*The data*:

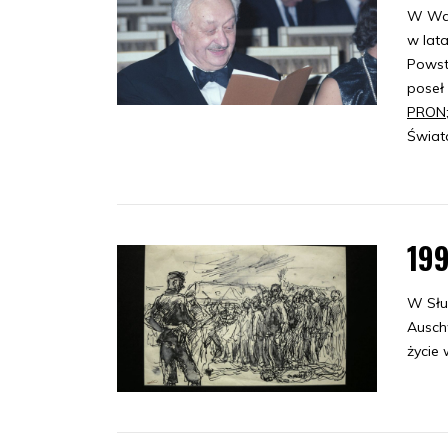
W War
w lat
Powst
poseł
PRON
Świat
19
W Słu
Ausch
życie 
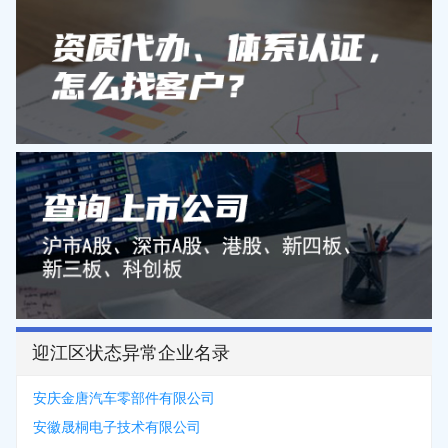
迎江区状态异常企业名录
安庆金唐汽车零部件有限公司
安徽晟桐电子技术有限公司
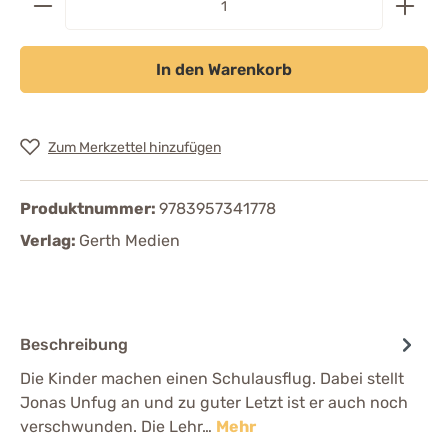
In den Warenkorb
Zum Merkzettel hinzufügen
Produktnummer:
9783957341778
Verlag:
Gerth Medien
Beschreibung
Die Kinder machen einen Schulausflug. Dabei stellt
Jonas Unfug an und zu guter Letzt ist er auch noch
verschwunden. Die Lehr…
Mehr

*Directions for this task*: Your reply should restate every entry exactly, with the pictures left out.

*The completed task*:
W War
w lat
Powst
poseł
PRON
Świat
19
W Słu
Ausch
życie 
迎江区状态异常企业名录
安庆金唐汽车零部件有限公司
安徽晟桐电子技术有限公司
In den Warenkorb
Zum Merkzettel hinzufügen
Produktnummer:
9783957341778
Verlag:
Gerth Medien
Beschreibung
Die Kinder machen einen Schulausflug. Dabei stellt
Jonas Unfug an und zu guter Letzt ist er auch noch
verschwunden. Die Lehr…
Mehr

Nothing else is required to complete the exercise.